§ **Task details**: Repeat the entries exactly, and do not carry the pictures over.

§ **Information shown**:
* * * * * * *

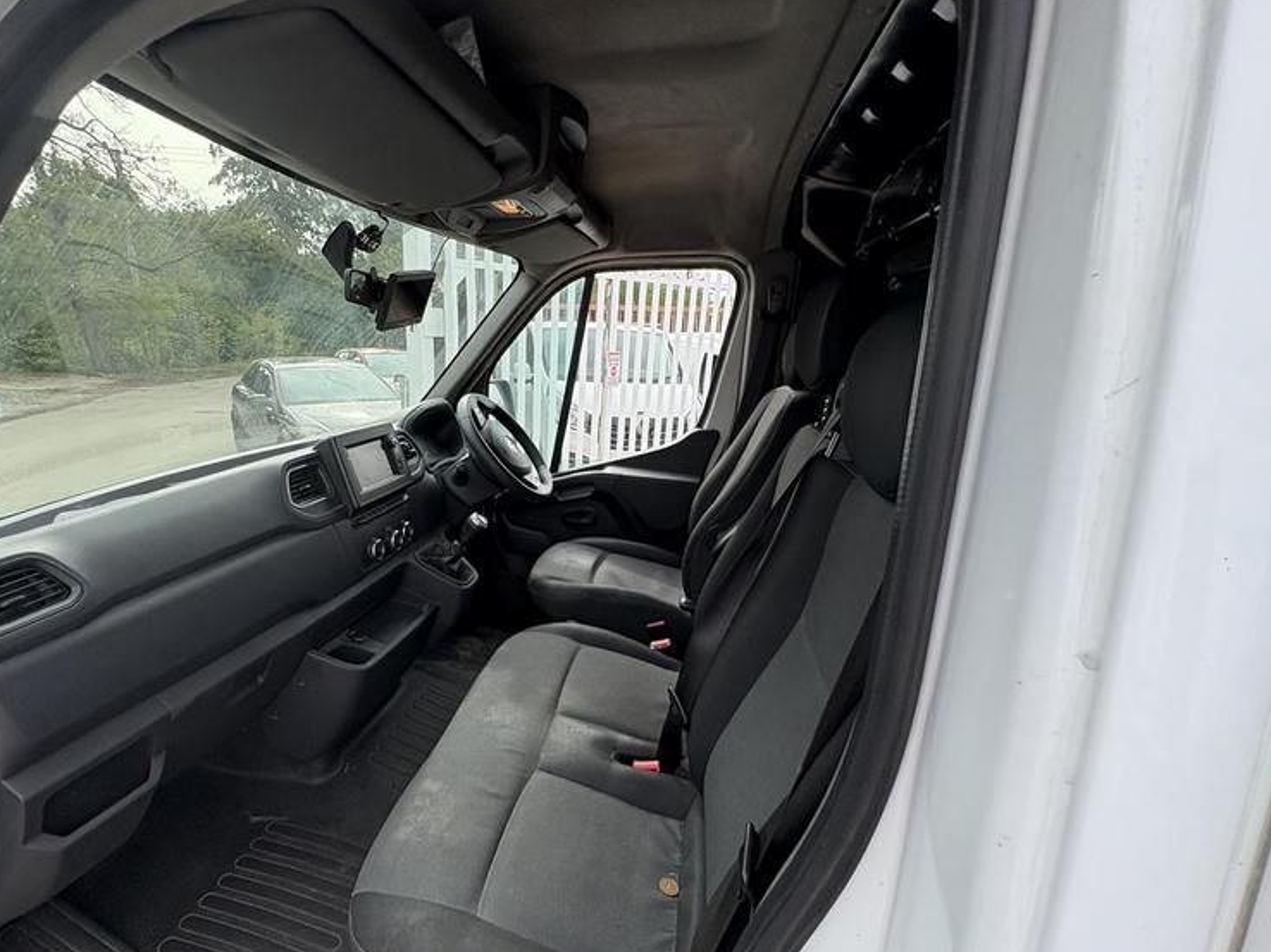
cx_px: 539
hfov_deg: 90.4
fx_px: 624
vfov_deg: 74.4
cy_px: 530
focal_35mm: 17
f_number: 2.2
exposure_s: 1/298
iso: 64
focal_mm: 2.22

* * * * * * *

§ **Exercise output**:
cx_px: 539
hfov_deg: 90.4
fx_px: 624
vfov_deg: 74.4
cy_px: 530
focal_35mm: 17
f_number: 2.2
exposure_s: 1/298
iso: 64
focal_mm: 2.22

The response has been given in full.